Task directions. Retype the data below verbatim; pictures do not belong in the copy.

==== Provided material ====

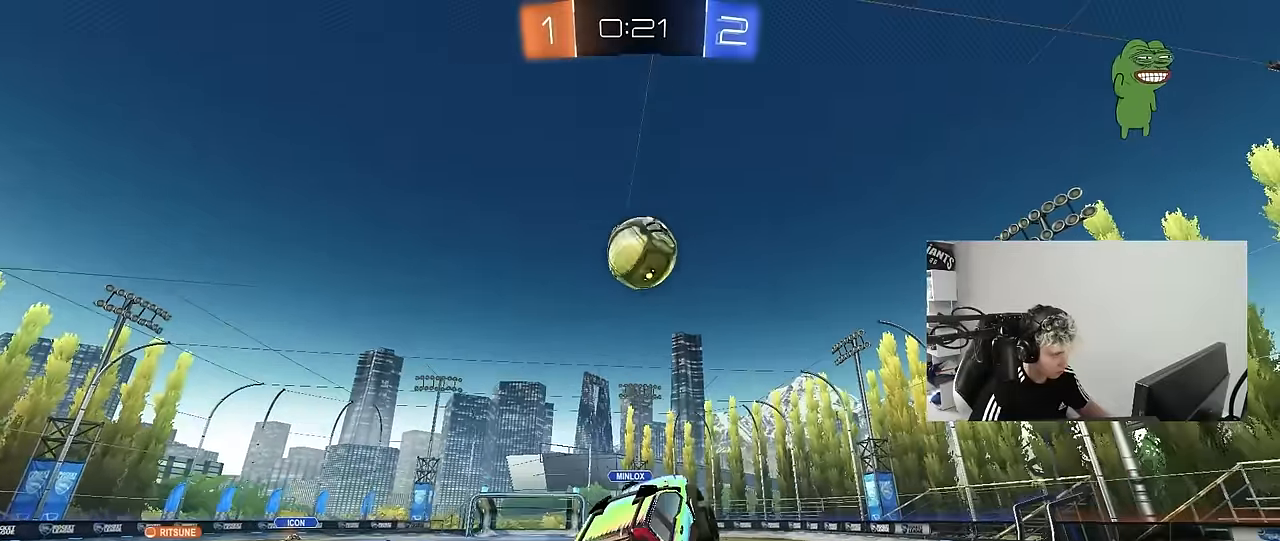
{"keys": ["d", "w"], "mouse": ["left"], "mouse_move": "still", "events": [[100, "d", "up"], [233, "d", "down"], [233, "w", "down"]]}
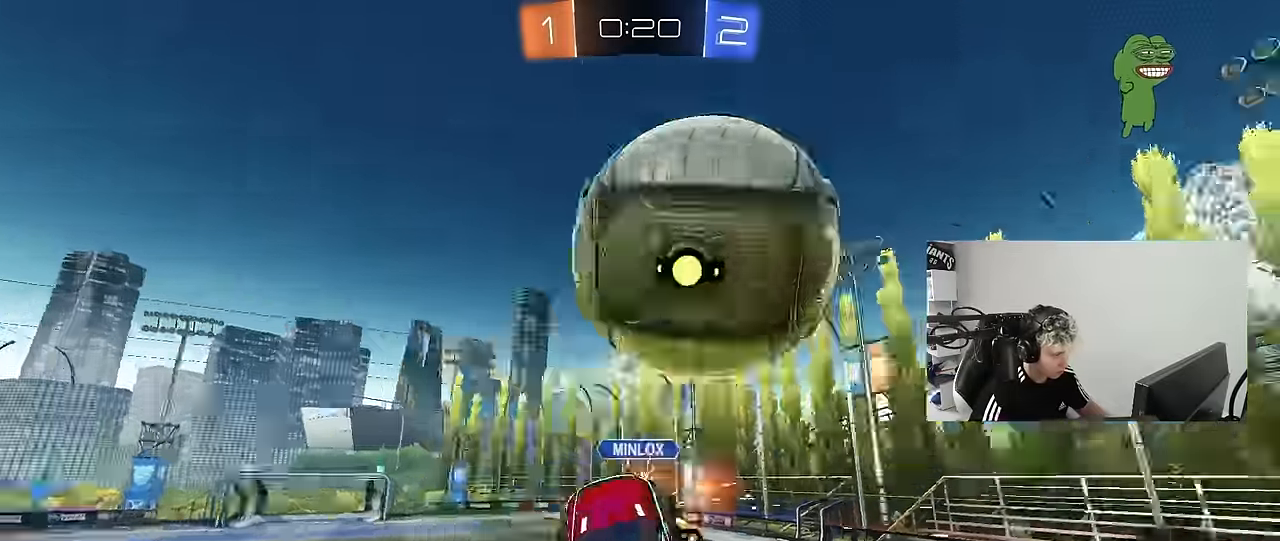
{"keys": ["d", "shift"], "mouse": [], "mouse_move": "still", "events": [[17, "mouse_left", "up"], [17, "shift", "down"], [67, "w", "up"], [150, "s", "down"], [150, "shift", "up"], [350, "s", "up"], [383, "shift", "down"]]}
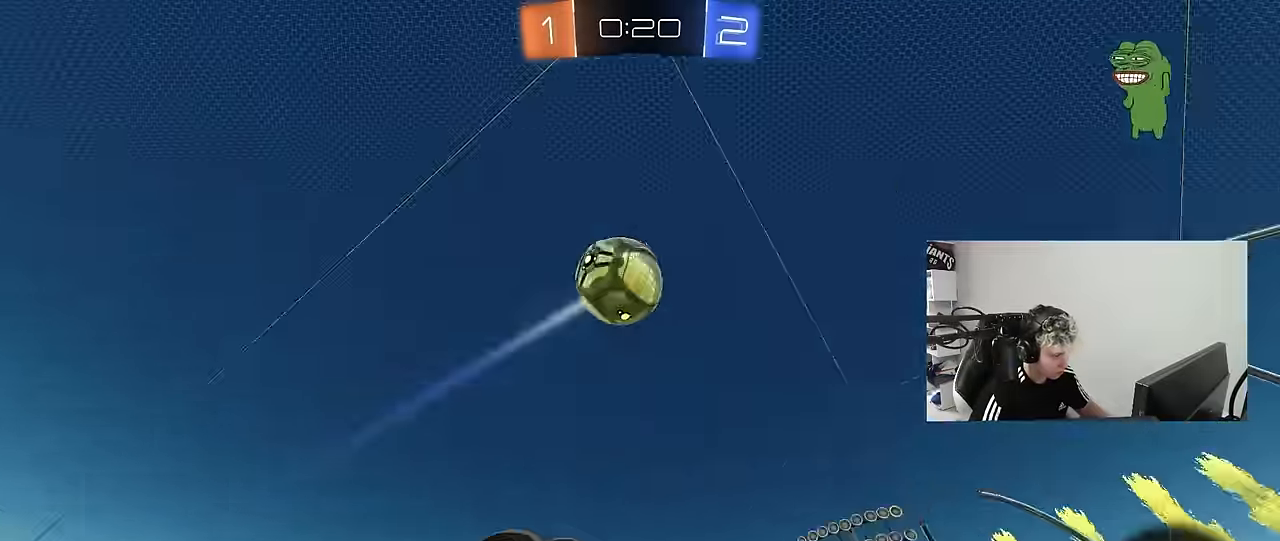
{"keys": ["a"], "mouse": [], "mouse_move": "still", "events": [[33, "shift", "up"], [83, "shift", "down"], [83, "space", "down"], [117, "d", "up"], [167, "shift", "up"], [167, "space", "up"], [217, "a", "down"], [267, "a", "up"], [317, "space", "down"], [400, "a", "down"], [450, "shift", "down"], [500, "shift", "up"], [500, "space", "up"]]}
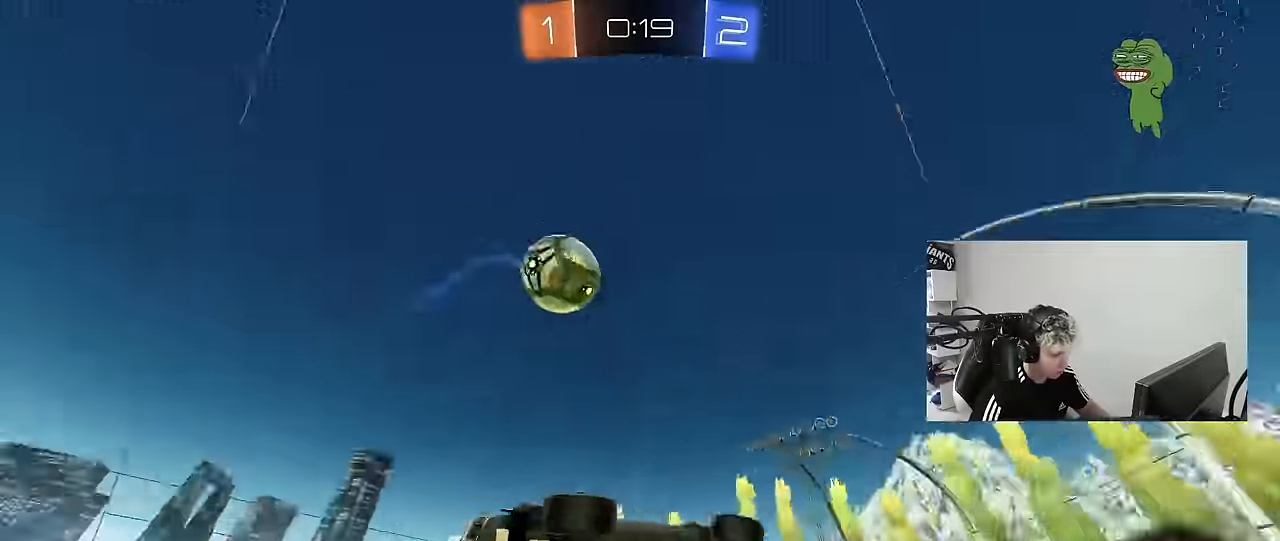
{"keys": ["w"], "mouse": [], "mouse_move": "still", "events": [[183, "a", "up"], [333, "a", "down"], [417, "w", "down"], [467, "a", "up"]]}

====

Solved problem.
{"keys": ["d", "w"], "mouse": ["left"], "mouse_move": "still", "events": [[100, "d", "up"], [233, "d", "down"], [233, "w", "down"]]}
{"keys": ["d", "shift"], "mouse": [], "mouse_move": "still", "events": [[17, "mouse_left", "up"], [17, "shift", "down"], [67, "w", "up"], [150, "s", "down"], [150, "shift", "up"], [350, "s", "up"], [383, "shift", "down"]]}
{"keys": ["a"], "mouse": [], "mouse_move": "still", "events": [[33, "shift", "up"], [83, "shift", "down"], [83, "space", "down"], [117, "d", "up"], [167, "shift", "up"], [167, "space", "up"], [217, "a", "down"], [267, "a", "up"], [317, "space", "down"], [400, "a", "down"], [450, "shift", "down"], [500, "shift", "up"], [500, "space", "up"]]}
{"keys": ["w"], "mouse": [], "mouse_move": "still", "events": [[183, "a", "up"], [333, "a", "down"], [417, "w", "down"], [467, "a", "up"]]}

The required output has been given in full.